As a virologist working at PATH, I focus on rotavirus: a leading cause of severe and fatal diarrheal disease in young children, and a long-time subject of virus variant research.
With SARS-CoV-2 variants making global headlines, we can look to rotavirus for important lessons about virus variants and vaccine efficacy.
1. Viruses evolve. It’s what they do.
The existence and continued emergence of virus variants is normal for all viruses.
Changes in the virus genome, called mutations, occur at random as they multiply. Mutations can have a big or small impact, and can affect the survival of the virus, its ability to adapt to new hosts, its transmissibility, disease severity and characteristics—even its ability to escape recognition by antibodies generated after previous infections or vaccination.
Rotaviruses are very diverse. They are classified into types depending on the composition of the two proteins that make up the virus’ external layer.
The distribution of rotavirus types varies significantly between different countries and regions of the world—and within the same region from one year to the next. However, regardless of type, all rotaviruses cause the same disease, and no type has been associated with more severe symptoms.
2. Rotavirus variants have little effect on vaccine efficacy, regardless of vaccine type.

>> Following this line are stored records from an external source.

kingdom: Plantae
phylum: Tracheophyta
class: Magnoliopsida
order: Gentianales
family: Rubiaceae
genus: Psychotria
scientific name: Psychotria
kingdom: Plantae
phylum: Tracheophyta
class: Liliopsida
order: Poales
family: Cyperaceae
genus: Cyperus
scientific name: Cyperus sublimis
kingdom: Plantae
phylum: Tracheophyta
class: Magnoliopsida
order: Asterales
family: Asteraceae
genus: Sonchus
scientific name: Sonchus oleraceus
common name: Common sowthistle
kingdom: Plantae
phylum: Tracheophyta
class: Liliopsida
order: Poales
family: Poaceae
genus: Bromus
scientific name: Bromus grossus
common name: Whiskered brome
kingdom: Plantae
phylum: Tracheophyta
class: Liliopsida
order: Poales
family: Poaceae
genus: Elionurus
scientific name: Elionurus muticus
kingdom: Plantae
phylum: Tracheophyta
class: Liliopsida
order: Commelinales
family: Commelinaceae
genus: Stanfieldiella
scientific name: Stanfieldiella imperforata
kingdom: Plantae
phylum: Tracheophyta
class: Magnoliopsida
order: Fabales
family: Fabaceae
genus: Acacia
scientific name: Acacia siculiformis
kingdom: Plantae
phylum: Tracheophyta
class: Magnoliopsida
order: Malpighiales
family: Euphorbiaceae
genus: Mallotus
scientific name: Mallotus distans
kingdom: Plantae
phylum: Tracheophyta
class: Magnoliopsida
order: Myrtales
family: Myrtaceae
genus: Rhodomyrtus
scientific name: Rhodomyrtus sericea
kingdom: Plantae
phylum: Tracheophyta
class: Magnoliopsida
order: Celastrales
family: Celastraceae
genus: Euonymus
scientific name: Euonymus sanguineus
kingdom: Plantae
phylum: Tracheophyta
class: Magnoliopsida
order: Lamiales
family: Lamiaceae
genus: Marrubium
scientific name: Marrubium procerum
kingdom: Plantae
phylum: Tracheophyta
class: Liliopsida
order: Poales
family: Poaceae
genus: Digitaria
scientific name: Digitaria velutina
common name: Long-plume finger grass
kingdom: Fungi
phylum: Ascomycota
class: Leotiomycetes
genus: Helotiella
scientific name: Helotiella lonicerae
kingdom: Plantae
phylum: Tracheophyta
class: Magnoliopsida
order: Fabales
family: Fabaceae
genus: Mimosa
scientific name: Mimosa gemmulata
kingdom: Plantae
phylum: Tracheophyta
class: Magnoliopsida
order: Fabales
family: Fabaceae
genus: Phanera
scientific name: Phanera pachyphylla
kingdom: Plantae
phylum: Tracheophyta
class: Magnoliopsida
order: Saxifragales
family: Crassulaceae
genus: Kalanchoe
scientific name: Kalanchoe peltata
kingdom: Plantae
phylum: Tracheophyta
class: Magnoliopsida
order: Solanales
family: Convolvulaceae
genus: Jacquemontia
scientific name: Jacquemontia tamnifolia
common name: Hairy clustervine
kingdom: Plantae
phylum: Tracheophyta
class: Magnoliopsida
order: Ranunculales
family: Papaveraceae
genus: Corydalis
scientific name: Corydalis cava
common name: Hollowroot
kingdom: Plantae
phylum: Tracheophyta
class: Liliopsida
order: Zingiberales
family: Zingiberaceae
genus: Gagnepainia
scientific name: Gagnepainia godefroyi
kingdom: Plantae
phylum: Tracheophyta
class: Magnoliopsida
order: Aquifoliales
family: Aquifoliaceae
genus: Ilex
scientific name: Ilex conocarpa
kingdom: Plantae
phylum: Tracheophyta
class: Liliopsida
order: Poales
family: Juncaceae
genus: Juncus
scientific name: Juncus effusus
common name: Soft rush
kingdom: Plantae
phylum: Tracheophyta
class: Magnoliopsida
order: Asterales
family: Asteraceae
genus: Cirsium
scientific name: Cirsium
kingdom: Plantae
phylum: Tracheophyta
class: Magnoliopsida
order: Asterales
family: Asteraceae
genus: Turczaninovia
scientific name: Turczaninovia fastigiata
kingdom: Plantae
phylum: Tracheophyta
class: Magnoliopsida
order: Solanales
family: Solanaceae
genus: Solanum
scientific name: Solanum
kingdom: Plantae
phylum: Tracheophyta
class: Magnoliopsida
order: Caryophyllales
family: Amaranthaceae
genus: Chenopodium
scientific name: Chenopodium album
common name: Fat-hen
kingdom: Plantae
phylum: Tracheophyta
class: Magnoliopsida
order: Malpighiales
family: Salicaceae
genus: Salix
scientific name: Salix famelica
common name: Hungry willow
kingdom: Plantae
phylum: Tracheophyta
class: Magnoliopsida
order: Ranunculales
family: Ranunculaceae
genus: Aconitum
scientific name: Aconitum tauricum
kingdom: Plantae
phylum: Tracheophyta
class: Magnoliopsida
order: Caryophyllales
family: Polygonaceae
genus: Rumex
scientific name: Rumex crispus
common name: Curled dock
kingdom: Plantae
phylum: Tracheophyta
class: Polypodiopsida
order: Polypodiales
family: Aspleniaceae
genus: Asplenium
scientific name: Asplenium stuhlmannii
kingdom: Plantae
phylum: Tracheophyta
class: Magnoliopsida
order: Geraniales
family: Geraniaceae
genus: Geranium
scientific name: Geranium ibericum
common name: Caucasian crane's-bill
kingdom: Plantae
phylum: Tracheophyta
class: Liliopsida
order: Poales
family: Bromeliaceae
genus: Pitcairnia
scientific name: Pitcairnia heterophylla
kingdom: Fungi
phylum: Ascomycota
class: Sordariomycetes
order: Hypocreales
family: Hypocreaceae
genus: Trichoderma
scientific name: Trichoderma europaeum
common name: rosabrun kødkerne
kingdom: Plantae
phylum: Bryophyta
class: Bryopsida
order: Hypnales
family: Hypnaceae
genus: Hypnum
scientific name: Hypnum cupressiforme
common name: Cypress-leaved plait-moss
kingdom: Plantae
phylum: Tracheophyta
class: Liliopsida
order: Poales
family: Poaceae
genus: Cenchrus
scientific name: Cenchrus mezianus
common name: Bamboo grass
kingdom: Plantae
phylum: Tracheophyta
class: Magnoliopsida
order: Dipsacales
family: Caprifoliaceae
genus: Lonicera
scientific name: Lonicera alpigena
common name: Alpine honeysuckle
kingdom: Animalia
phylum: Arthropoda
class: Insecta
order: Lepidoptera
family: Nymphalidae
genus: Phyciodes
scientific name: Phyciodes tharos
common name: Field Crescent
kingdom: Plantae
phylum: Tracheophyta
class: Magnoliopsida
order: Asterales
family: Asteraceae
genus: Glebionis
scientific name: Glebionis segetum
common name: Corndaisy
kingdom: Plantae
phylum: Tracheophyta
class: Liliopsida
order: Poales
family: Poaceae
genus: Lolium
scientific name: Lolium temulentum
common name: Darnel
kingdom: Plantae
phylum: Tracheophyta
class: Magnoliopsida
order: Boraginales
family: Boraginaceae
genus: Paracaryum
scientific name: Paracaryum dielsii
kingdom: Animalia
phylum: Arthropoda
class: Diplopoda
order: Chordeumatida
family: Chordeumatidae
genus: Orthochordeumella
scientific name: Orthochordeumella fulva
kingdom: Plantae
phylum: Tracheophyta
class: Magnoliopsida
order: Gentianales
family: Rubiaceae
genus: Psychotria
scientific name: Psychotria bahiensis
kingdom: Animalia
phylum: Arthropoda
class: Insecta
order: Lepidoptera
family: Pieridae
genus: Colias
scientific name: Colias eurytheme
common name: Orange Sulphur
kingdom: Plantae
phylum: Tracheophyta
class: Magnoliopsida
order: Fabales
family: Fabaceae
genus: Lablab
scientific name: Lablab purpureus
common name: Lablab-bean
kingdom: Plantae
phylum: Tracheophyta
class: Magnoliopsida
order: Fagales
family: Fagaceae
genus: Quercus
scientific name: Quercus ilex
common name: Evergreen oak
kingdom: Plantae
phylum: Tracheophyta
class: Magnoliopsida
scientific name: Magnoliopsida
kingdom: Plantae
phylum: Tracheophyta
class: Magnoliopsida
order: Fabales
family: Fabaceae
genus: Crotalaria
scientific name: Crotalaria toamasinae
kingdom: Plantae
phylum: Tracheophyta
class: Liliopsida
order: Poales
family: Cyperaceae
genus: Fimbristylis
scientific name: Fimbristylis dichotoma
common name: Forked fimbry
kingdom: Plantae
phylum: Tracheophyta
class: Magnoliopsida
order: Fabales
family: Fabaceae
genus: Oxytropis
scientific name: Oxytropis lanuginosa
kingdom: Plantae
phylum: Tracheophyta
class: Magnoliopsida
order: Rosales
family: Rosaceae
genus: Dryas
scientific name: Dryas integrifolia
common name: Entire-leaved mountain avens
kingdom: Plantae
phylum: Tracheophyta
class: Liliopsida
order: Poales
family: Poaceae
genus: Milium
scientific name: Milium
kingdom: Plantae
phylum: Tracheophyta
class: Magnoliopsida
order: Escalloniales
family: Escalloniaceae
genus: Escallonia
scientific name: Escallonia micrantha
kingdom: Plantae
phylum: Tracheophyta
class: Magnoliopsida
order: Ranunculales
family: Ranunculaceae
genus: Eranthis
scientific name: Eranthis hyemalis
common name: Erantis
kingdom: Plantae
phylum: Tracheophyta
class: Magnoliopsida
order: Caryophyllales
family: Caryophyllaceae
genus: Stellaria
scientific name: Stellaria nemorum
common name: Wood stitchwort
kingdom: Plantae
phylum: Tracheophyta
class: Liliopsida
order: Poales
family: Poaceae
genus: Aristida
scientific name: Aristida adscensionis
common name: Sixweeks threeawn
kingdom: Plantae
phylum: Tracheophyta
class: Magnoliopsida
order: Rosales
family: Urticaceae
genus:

The oral rotavirus vaccines currently in use have been developed using two different general approaches. One approach relies on the vaccine containing one variant: either a weakened version of the most commonly circulating virus variant, or a variant that caused asymptomatic infection in newborn infants.
This approach assumes the single variant will provide sufficient cross-protection against other rotavirus variants. A second approach relies on the vaccine having a combination of the most frequently found variants, with the goal of developing greater variant-specific protection.
Virologists like me have been studying the global diversity of rotaviruses in order to monitor whether vaccination influences the virus’ diversity. The aim is to investigate whether some rotavirus types may be found more frequently in vaccinated children, as this could indicate either that the vaccine does not protect—or protects less effectively—against a particular rotavirus type.
Researchers do this by comparing the diversity and types of rotaviruses found in children with diarrhea before and after rotavirus vaccination is introduced in a population. We also evaluate the diversity and types of rotaviruses causing disease in vaccinated versus non-vaccinated children in the same region of the world.
Overall, the rotavirus diversity and evolution data we have been studying for over a decade tell us that—like with natural infection—rotavirus vaccines produce a good degree of cross-protection against a variety of rotavirus types.
3. Monitoring strain diversity before and after vaccination campaigns provides crucial information.
Right now, PATH and partners are developing a new generation of rotavirus vaccines aimed at providing better protection for the children most affected by rotavirus diarrhea. As these new vaccines are developed, monitoring their effectiveness against different rotavirus types will remain crucial.
Without genetic surveillance, we cannot know what virus variants are circulating, how well interventions like vaccines are working against them, or how to change course if needed. I believe this will be crucial for COVID-19 vaccines as well.
4. Even with reduced efficacy, vaccines save lives.
Rotavirus vaccine efficacy is not identical against all strains—a greater degree of protection is offered against variants closely related to the vaccine virus, and a lesser degree against more distant relatives. But even with less protection, it is important to remember that rotavirus vaccines still protect children from severe diarrhea and death.
As with COVID-19 vaccines, even if the impact on infection and transmission varies by vaccine, location, and virus variant, rotavirus vaccines save many lives. Partial protection is always better than no protection—in many cases, it’s the difference between life and death.